Plato
c. 428–348 BCEAncient Greek (Platonism)
Plato held the doctrine of anamnesis: learning is really recollection, the soul recovering knowledge of the Forms it possessed before birth. In the Meno an untutored slave boy is led to grasp a geometrical truth, evidence that the knowledge was latent within. He also likened memory to an impression stamped on a wax block, whose quality varies from person to person.
Meno; Phaedo; Theaetetus (the wax tablet).
Aristotle
384–322 BCEAncient Greek (Peripatetic)
Against Plato, Aristotle treated memory naturalistically as the persistence of an image (phantasma) derived from sense perception, always accompanied by a sense of past time. He distinguished simple memory from recollection, an active search that follows chains of association by similarity, contrast or contiguity. His analysis of these laws of association shaped psychology for two thousand years.

= Data records =

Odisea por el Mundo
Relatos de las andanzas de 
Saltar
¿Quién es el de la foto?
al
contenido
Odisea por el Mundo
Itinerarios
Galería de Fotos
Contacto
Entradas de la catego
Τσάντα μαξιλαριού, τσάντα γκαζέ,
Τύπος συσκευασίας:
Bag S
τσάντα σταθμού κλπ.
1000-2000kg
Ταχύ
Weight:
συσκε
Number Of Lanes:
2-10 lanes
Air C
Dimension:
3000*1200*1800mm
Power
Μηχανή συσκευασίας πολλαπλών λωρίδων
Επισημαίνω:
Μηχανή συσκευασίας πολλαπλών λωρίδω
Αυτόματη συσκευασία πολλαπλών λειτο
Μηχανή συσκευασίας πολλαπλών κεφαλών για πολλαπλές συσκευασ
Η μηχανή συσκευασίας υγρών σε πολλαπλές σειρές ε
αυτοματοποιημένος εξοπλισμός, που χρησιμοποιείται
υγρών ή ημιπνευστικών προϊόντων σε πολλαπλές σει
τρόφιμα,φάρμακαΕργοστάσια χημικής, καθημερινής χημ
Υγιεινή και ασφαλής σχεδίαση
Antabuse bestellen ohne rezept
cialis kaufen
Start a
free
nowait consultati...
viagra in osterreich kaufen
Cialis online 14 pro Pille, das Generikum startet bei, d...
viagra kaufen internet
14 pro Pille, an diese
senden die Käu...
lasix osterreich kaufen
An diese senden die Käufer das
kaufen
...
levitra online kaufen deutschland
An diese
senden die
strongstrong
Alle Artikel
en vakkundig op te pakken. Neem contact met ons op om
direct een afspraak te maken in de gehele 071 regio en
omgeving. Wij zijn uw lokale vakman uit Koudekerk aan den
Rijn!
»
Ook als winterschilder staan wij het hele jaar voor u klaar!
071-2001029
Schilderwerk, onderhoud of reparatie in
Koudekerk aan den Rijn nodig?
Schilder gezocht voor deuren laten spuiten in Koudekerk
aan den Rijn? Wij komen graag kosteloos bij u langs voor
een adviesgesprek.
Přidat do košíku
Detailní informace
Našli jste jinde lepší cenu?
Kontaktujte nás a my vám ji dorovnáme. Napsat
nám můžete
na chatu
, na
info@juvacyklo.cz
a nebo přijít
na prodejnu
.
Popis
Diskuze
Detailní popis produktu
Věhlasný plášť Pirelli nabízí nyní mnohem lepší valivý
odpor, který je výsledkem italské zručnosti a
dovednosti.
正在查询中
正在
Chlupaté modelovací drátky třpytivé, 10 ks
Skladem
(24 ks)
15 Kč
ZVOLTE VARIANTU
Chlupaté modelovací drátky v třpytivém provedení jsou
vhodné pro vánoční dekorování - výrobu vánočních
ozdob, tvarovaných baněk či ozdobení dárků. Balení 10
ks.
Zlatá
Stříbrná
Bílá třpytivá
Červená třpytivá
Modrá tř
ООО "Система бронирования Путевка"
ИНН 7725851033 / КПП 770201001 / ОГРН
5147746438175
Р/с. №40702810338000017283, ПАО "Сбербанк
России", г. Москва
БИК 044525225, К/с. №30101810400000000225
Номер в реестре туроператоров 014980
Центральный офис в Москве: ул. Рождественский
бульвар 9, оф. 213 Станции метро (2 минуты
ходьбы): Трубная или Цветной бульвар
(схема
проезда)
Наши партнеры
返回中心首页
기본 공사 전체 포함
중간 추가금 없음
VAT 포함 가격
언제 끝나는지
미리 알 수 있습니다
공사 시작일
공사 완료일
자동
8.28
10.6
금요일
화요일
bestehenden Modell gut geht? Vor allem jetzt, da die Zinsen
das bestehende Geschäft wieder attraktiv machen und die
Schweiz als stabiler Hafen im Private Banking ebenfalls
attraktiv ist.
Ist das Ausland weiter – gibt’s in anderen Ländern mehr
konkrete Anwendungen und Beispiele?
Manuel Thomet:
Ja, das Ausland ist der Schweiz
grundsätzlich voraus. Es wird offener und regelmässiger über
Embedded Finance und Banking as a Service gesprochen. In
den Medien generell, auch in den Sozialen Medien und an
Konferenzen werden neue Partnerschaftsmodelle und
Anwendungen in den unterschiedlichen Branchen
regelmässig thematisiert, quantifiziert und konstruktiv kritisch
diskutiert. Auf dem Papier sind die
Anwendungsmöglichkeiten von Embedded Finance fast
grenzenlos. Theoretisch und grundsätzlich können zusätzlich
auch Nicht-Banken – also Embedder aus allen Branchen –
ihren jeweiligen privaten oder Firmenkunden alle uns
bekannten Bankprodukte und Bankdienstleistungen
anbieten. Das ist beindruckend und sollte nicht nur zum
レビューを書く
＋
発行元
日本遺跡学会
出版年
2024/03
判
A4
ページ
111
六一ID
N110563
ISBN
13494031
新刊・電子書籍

= Written task =
Carry on the text on philosophers and memory past its final sentence. The records have no connection to the text on philosophers and memory.

= Response to the task =
On Memory and Reminiscence (De memoria et reminiscentia).
Augustine of Hippo
354–430 CEChristian (Patristic)
Augustine marveled at memory as vast 'fields and spacious palaces' where images, knowledge, feelings and even the memory of forgetting are stored. He found in it not only the past but the presence of the self to itself, and ultimately a path by which the soul ascends toward God, who dwells beyond and within memory. Memory is thus a mode of interior time and self-transcendence.
Confessions (c. 397–400), Book X.
John Locke
1632–1704British empiricism
Locke made memory the criterion of personal identity: a person is the same over time not by sameness of soul or body but by the continuity of consciousness, the ability to remember past experiences as one's own. So far as this consciousness reaches back, so far extends the self. This influential 'memory theory' provoked lasting debate about cases of forgetting and false memory.
An Essay Concerning Human Understanding (1689), Book II, ch. 27.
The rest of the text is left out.